We're back after the summer and it's time for a new meetup! Kindly hosted by GoDataDriven, we have two amazing talks lined up for you which are both part of (ongoing) research projects at the University of Amsterdam.

18:15 Walk-in, pizzas and drinks!
19:00 Unbiased Learning to Rank from User Interactions by Harrie Oosterhuis
19:30 Small break
19:45 Using Overhead Video Capture to Analyse Grouping Behaviour of Dancers in a Silent Disco by Nelson Mooren
20:15 More time to mingle and drink

Around 21:30 the bar will close (and the building as well!)

### Unbiased Learning to Rank from User Interactions
Learning to rank provides methods for optimising ranking systems, enabling effective search and recommendation systems. Traditionally, these methods relied on annotated datasets i.e. relevance labels for query-document pairs provided by human judges. Over the years, the limitations of such datasets have become apparent, most importantly: they are expensive to create and do not necessarily reflect user preferences. Recently attention has mostly shifted to methods that learn from user interactions, as they more closely indicate user preferences. However, user interactions contain large amounts of noise and bias, learning while naively ignoring these biases can lead to detrimental results. Consequently, the current focus is on unbiased methods that can reliably learn from user interactions. In this talk I will describe the main approaches to unbiased learning to rank and discuss the most recent methods from the field.

About Harrie Oosterhuis
Harrie Oosterhuis ( is a 3rd year PhD student under supervision of Prof. dr. Maarten de Rijke at the University of Amsterdam. His main topic is learning to rank from user behaviour and he has publications at major IR conferences including CIKM, SIGIR, ECIR and WSDM. In addition he has completed multiple internships at Google Research & Brain in California, and worked as a visiting researcher at RMIT university in Melbourne during his PhD.

### Using Overhead Video Capture to Analyse Grouping Behaviour of Dancers in a Silent Disco
Silent-disco events present experimenters with an ecologically valid environment in which to study the interactions between music and social behaviour.
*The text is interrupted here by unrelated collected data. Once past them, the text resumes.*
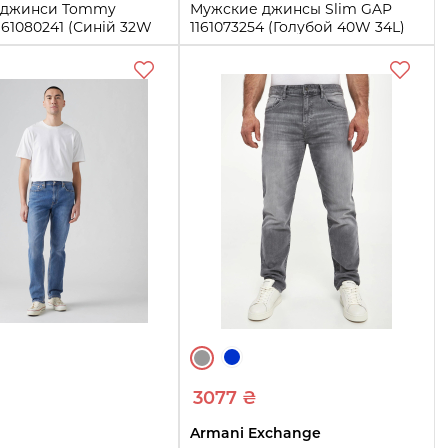
і джинси Tommy
Мужские джинсы Slim GAP
1161080241 (Синій 32W
1161073254 (Голубой 40W 34L)
40W 34L
L
33W 30L
36W 32L
Купить
L
Купить
3077 ₴
Armani Exchange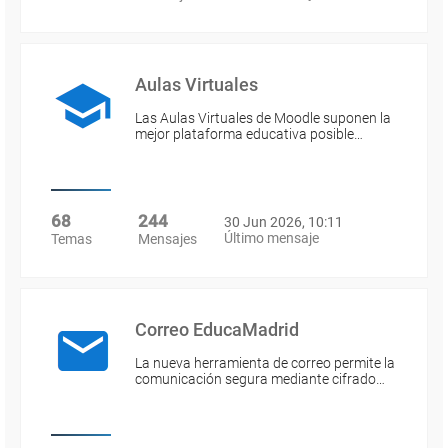
Aulas Virtuales
Las Aulas Virtuales de Moodle suponen la
mejor plataforma educativa posible…
68
244
30 Jun 2026, 10:11
Último mensaje
Temas
Mensajes
Correo EducaMadrid
La nueva herramienta de correo permite la
comunicación segura mediante cifrado…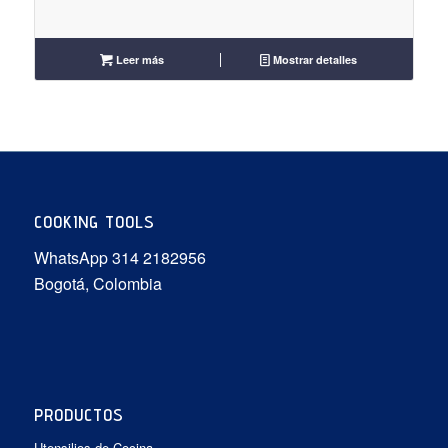
Leer más
Mostrar detalles
COOKING TOOLS
WhatsApp 314 2182956
Bogotá, Colombia
PRODUCTOS
Utensilios de Cocina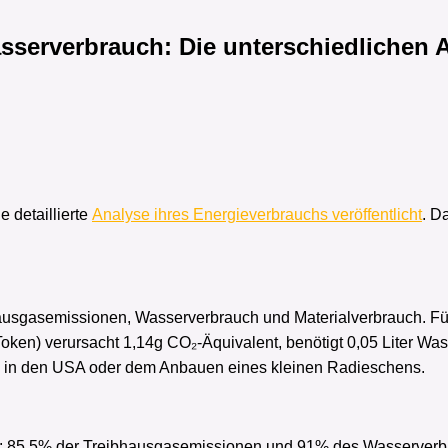
sserverbrauch: Die unterschiedlichen 
e detaillierte
Analyse ihres Energieverbrauchs veröffentlicht
. D
ausgasemissionen, Wasserverbrauch und Materialverbrauch. Für i
oken) verursacht 1,14g CO₂-Äquivalent, benötigt 0,05 Liter Wa
 in den USA oder dem Anbauen eines kleinen Radieschens.
sen: 85,5% der Treibhausgasemissionen und 91% des Wasserverb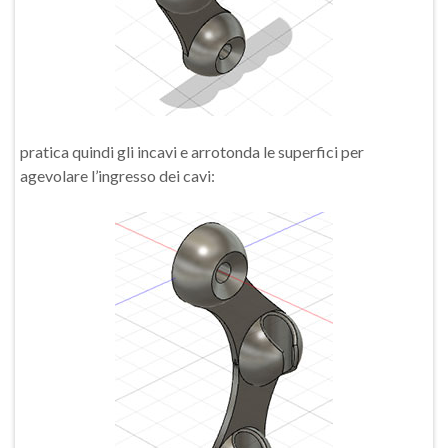
pratica quindi gli incavi e arrotonda le superfici per
agevolare l’ingresso dei cavi: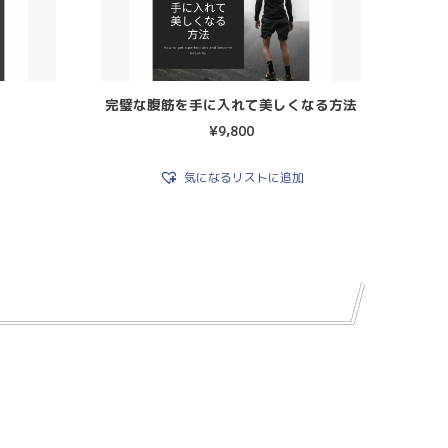
完璧な腹筋を手に入れて美しくなる方法
¥
9,800
気になるリストに追加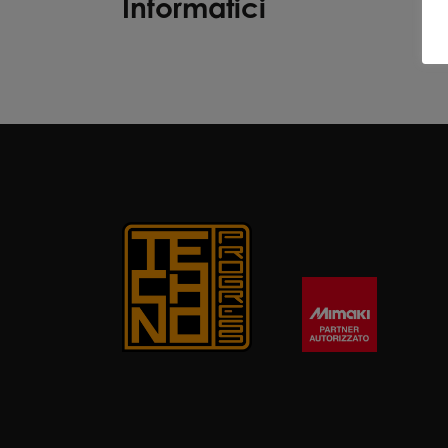
Informatici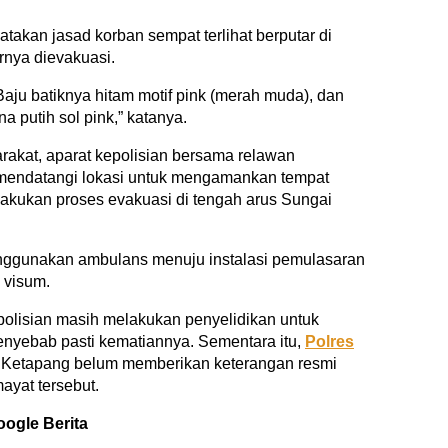
atakan jasad korban sempat terlihat berputar di
nya dievakuasi.
 Baju batiknya hitam motif pink (merah muda), dan
 putih sol pink,” katanya.
rakat, aparat kepolisian bersama relawan
mendatangi lokasi untuk mengamankan tempat
lakukan proses evakuasi di tengah arus Sungai
nggunakan ambulans menuju instalasi pemulasaran
 visum.
kepolisian masih melakukan penyelidikan untuk
enyebab pasti kematiannya. Sementara itu,
Polres
Ketapang belum memberikan keterangan resmi
ayat tersebut.
oogle Berita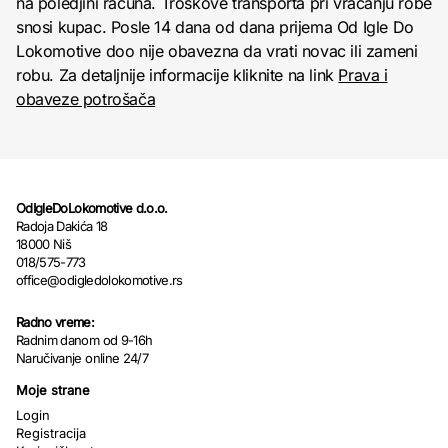
na poledjini računa. Troškove transporta pri vraćanju robe
snosi kupac. Posle 14 dana od dana prijema Od Igle Do
Lokomotive doo nije obavezna da vrati novac ili zameni
robu. Za detaljnije informacije kliknite na link
Prava i
obaveze potrošača
OdIgleDoLokomotive d.o.o.
Radoja Dakića 18
18000 Niš
018/575-773
office@odigledolokomotive.rs
Radno vreme:
Radnim danom od 9-16h
Naručivanje online 24/7
Moje strane
Login
Registracija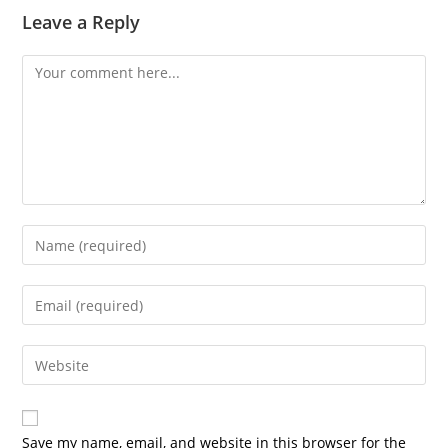
Leave a Reply
Comment
Enter
your
name
Enter
or
your
username
email
Enter
to
address
your
comment
to
website
comment
URL
Save my name, email, and website in this browser for the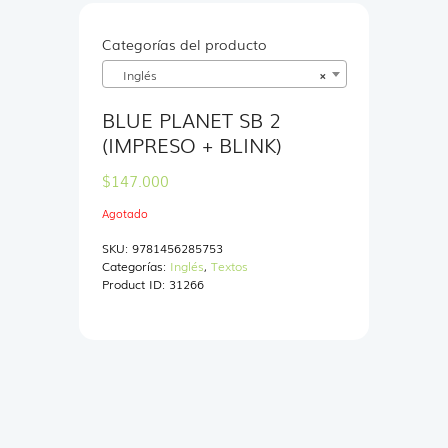
Categorías del producto
Inglés
×
BLUE PLANET SB 2
(IMPRESO + BLINK)
$
147.000
Agotado
SKU:
9781456285753
Categorías:
Inglés
,
Textos
Product ID:
31266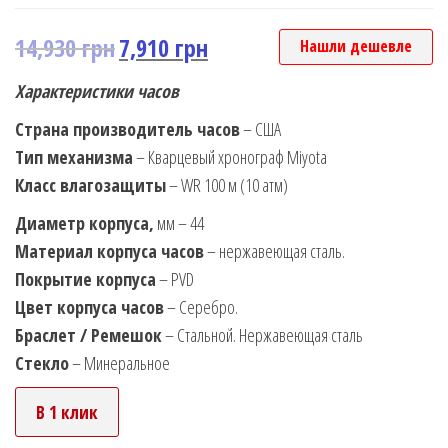
14,930
грн
7,910
грн
Нашли дешевле
Характеристики часов
Страна производитель часов
– США
Тип механизма
– Кварцевый хронограф Miyota
Класс влагозащиты
– WR 100 м (10 атм)
Диаметр корпуса,
мм – 44
Материал корпуса часов
– нержавеющая сталь.
Покрытие корпуса
– PVD
Цвет корпуса часов
– Серебро.
Браслет / Ремешок
– Стальной. Нержавеющая сталь
Стекло
– Минеральное
В 1 клик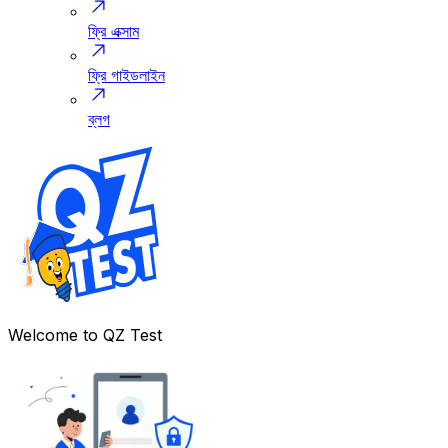
ফ্রি এক্সাম
ফ্রি গাইডলাইন
ব্লগ
Welcome to
QZ Test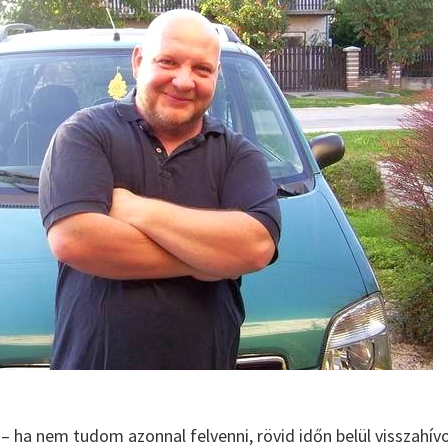
– ha nem tudom azonnal felvenni, rövid időn belül visszahív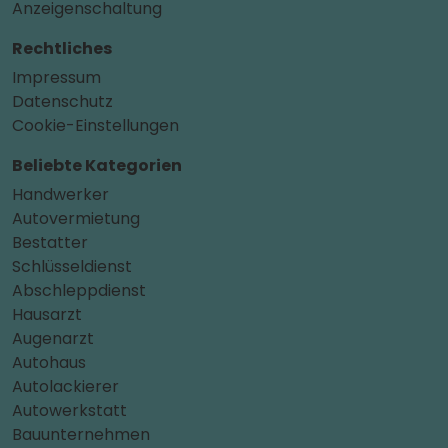
Anzeigenschaltung
Rechtliches
Impressum
Datenschutz
Cookie-Einstellungen
Beliebte Kategorien
Handwerker
Autovermietung
Bestatter
Schlüsseldienst
Abschleppdienst
Hausarzt
Augenarzt
Autohaus
Autolackierer
Autowerkstatt
Bauunternehmen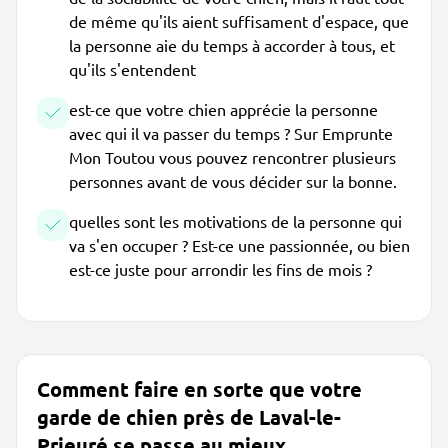
de même qu'ils aient suffisament d'espace, que
la personne aie du temps à accorder à tous, et
qu'ils s'entendent
est-ce que votre chien apprécie la personne
avec qui il va passer du temps ? Sur Emprunte
Mon Toutou vous pouvez rencontrer plusieurs
personnes avant de vous décider sur la bonne.
quelles sont les motivations de la personne qui
va s'en occuper ? Est-ce une passionnée, ou bien
est-ce juste pour arrondir les fins de mois ?
Comment faire en sorte que votre
garde de chien près de Laval-le-
Prieuré se passe au mieux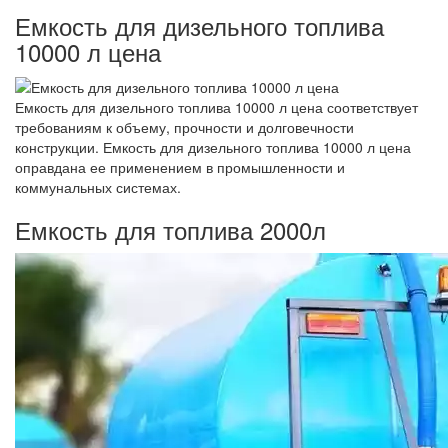
Емкость для дизельного топлива
10000 л цена
Емкость для дизельного топлива 10000 л цена соответствует
требованиям к объему, прочности и долговечности
конструкции. Емкость для дизельного топлива 10000 л цена
оправдана ее применением в промышленности и
коммунальных системах.
Емкость для топлива 2000л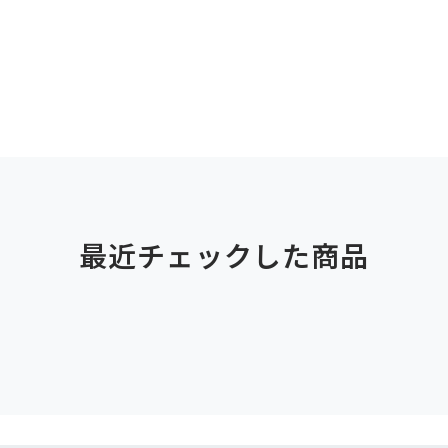
最近チェックした商品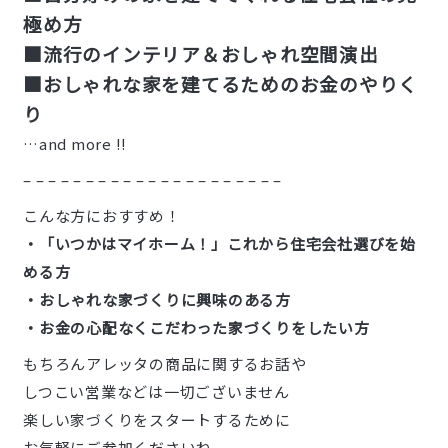
極め方
■流行のインテリア＆おしゃれ空間演出
■おしゃれな家を建てるためのお金のやりく
り
…and more !!
– – – – – – – – – – – – – – – – – – – – –
こんな方におすすめ！
・「いつかはマイホーム！」これから住宅会社選びを始
める方
・おしゃれな家づくりに興味のある方
・お金の心配なくこだわった家づくりをしたい方
もちろんアレッタの商品に関するお話や
しつこい営業などは一切ございません
楽しい家づくりをスタートするために
お気軽にご参加くださいね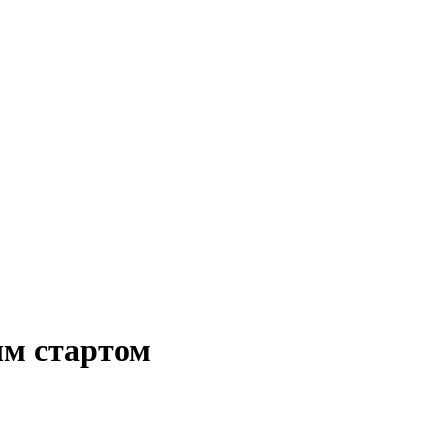
ым стартом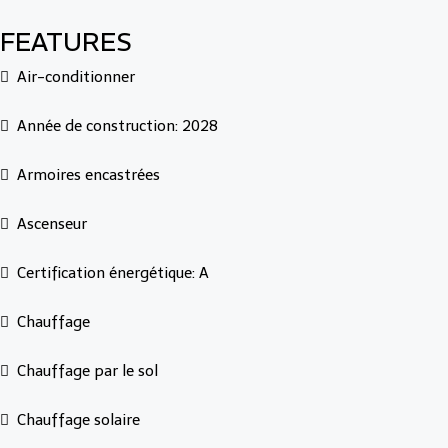
FEATURES
Air-conditionner
Année de construction: 2028
Armoires encastrées
Ascenseur
Certification énergétique: A
Chauffage
Chauffage par le sol
Chauffage solaire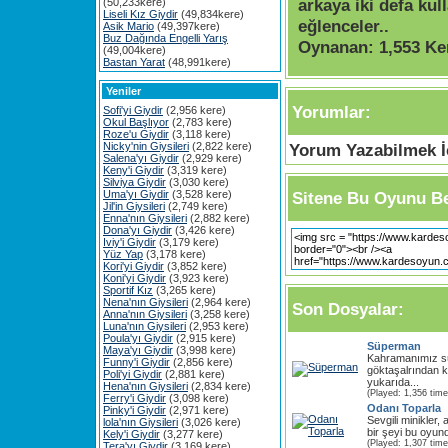
arkaya iki defa kull
(50,233kere)
Liseli Kız Giydir
(49,834kere)
eğlenceler..
Asik Mario
(49,397kere)
Buz Dağında Engelli Yarış
Oynanan:
1,553 Ke
(49,004kere)
Bastan Yarat
(48,991kere)
Yeniler
Yorumlar:
Sofi'yi Giydir
(2,956 kere)
Okul Başlıyor
(2,783 kere)
Roze'u Giydir
(3,118 kere)
Nicky'nin Giysileri
(2,822 kere)
Yorum Yazabilmek İç
Salena'yı Giydir
(2,929 kere)
Keny'i Giydir
(3,319 kere)
Silviya Giydir
(3,030 kere)
Uma'yı Giydir
(3,528 kere)
Sitene Bu Oyunu Be
Jil'in Giysileri
(2,749 kere)
Enna'nın Giysileri
(2,882 kere)
Dona'yı Giydir
(3,426 kere)
Iviy'i Giydir
(3,179 kere)
Yüz Yap
(3,178 kere)
Kori'yi Giydir
(3,852 kere)
Koni'yi Giydir
(3,923 kere)
Sportif Kız
(3,265 kere)
Nena'nın Giysileri
(2,964 kere)
Son Dosyalar:
Anna'nın Giysileri
(3,258 kere)
Luna'nın Giysileri
(2,953 kere)
Poula'yı Giydir
(2,915 kere)
Süperman
Maya'yı Giydir
(3,998 kere)
Kahramanımız sü
Funny'i Giydir
(2,856 kere)
göktaşalrından k
Poli'yi Giydir
(2,881 kere)
yukarıda...
Hena'nın Giysileri
(2,834 kere)
(Played: 1,356 time
Ferry'i Giydir
(3,098 kere)
Odanı Toparla
Pinky'i Giydir
(2,971 kere)
Sevgili minikler,
lola'nın Giysileri
(3,026 kere)
bir şeyi bu oyun
Kely'i Giydir
(3,277 kere)
(Played: 1,307 time
Tera'yı Giydir
(3,169 kere)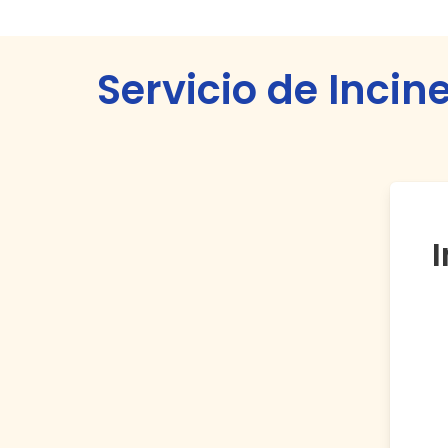
Servicio de Incin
This can be done in large groups of participants and at a relatively low cost compared to laboratory settings. I developed a toolbox to process overhead video data and to investigate grouping dynamics of dancers in a silent disco with multiple channels. Using these methods, I showed that differences in grouping behaviour are related to the different musical styles that people listened to.

About Nelson Mooren
Nelson is a neuroscientist turned software developer with an interest in information processing and computational modelling. The presented research was conducted at Music Cognition Group of the University of Amsterdam. Nelson currently works in the domain of fraud detection.